The records:
* * *

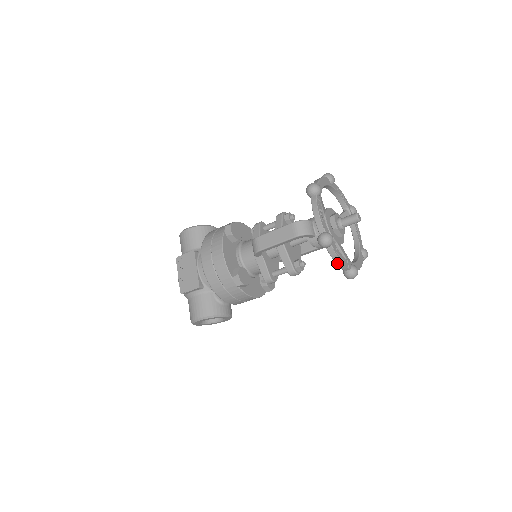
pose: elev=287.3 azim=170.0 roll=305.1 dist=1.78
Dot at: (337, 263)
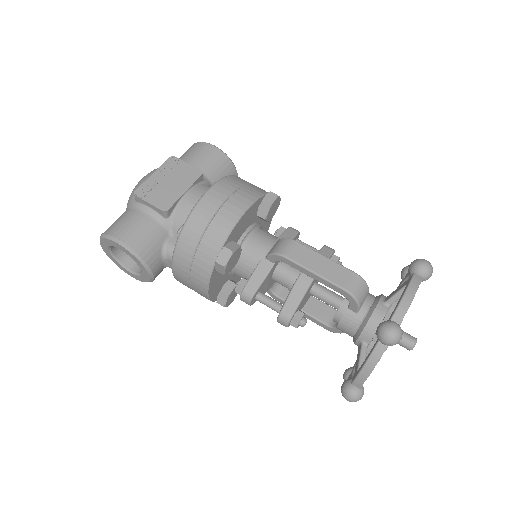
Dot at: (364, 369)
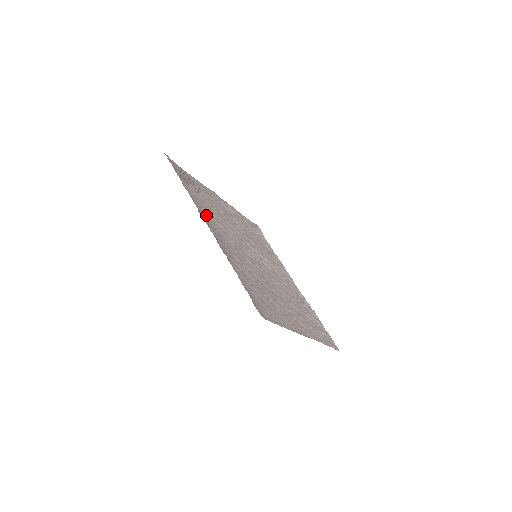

* * *

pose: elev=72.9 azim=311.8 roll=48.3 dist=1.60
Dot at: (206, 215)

* * *

What to do: Count the lines in the records that contain the string "dist" and reply with the number alone.

Reply to the task: 2